▶ [Document excerpt]
Aliyev’s friendship

Israel’s unlikely ally in Azerbaijan

Azerbaijan’s President Ilham Aliyev and his wife Mehriban (photo credit: LUKE MACGREGOR / REUTERS)
Azerbaijan’s President Ilham Aliyev and his wife Mehriban
(photo credit: LUKE MACGREGOR / REUTERS)

ROUGHLY ONE week after Ilham Aliyev secured a fourth consecutive term as president of Azerbaijan last month, Prime Minister Benjamin Netanyahu offered his congratulations to the winner, a "dear friend," in a letter published in the local press.

It was an expected gesture from a reliable ally, according to Azerbaijani Foreign Ministry officials, who spoke of Netanyahu with regard during my recent visit there. Netanyahu and Aliyev not only view the world in similar ways, I was told; they look at each other and see great opportunities for their small, youthful countries, both in fragile neighborhoods and engaged in narrative battles with territorial foes.
Their ties have materialized in hard, diversified trade. Azerbaijani and Israeli companies have sealed over $5 billion in defense contracts in recent years, and Azerbaijan's critical infrastructure relies increasingly on Israeli cybersecurity to protect its operations. Baku is Israel's largest source of oil, supplying roughly 40% of its annual needs. And that has made Israel, in turn, one of the top five importers of Azerbaijani crude – the lifeblood of this Caspian economy.

▶ [Input]
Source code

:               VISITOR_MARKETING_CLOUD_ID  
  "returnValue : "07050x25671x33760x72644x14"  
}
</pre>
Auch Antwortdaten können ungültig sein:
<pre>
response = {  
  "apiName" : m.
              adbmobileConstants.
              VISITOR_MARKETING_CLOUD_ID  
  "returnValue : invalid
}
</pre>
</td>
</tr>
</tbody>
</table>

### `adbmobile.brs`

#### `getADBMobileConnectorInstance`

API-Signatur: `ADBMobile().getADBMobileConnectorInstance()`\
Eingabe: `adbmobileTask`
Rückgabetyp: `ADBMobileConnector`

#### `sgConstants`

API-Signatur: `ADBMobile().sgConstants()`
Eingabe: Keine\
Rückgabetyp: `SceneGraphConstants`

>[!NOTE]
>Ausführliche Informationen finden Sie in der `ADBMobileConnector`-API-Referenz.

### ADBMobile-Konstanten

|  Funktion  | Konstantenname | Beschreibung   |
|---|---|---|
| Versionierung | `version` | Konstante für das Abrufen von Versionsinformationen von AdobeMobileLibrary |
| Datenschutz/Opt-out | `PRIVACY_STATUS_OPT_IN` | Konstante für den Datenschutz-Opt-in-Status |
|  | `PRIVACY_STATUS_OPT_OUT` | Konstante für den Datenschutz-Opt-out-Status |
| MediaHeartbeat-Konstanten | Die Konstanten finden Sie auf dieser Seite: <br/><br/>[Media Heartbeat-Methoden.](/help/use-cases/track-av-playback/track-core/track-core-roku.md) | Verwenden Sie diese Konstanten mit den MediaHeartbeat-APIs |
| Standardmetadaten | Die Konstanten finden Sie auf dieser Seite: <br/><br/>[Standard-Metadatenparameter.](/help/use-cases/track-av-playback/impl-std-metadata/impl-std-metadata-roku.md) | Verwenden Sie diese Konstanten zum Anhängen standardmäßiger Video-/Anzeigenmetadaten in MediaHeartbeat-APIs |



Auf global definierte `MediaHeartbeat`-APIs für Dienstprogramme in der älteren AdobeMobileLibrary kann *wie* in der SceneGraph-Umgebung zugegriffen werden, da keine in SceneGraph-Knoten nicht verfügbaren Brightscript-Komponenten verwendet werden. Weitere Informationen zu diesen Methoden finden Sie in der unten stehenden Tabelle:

▶ [Study questions]
[A] In the article on Israel and Azerbaijan, what share of Israel's annual oil needs does Baku supply?
[B] Please turn the entries into a numbered list, from the start of the entries up to and including the line with "### ADBMobile-Konstanten", leaving out blank lines.

▶ [Answer set]
[A] Roughly 40%.

[B]
1. Source code
2. :               VISITOR_MARKETING_CLOUD_ID  
3.   "returnValue : "07050x25671x33760x72644x14"  
4. }
5. </pre>
6. Auch Antwortdaten können ungültig sein:
7. <pre>
8. response = {  
9.   "apiName" : m.
10.               adbmobileConstants.
11.               VISITOR_MARKETING_CLOUD_ID  
12.   "returnValue : invalid
13. }
14. </pre>
15. </td>
16. </tr>
17. </tbody>
18. </table>
19. ### `adbmobile.brs`
20. #### `getADBMobileConnectorInstance`
21. API-Signatur: `ADBMobile().getADBMobileConnectorInstance()`\
22. Eingabe: `adbmobileTask`
23. Rückgabetyp: `ADBMobileConnector`
24. #### `sgConstants`
25. API-Signatur: `ADBMobile().sgConstants()`
26. Eingabe: Keine\
27. Rückgabetyp: `SceneGraphConstants`
28. >[!NOTE]
29. >Ausführliche Informationen finden Sie in der `ADBMobileConnector`-API-Referenz.
30. ### ADBMobile-Konstanten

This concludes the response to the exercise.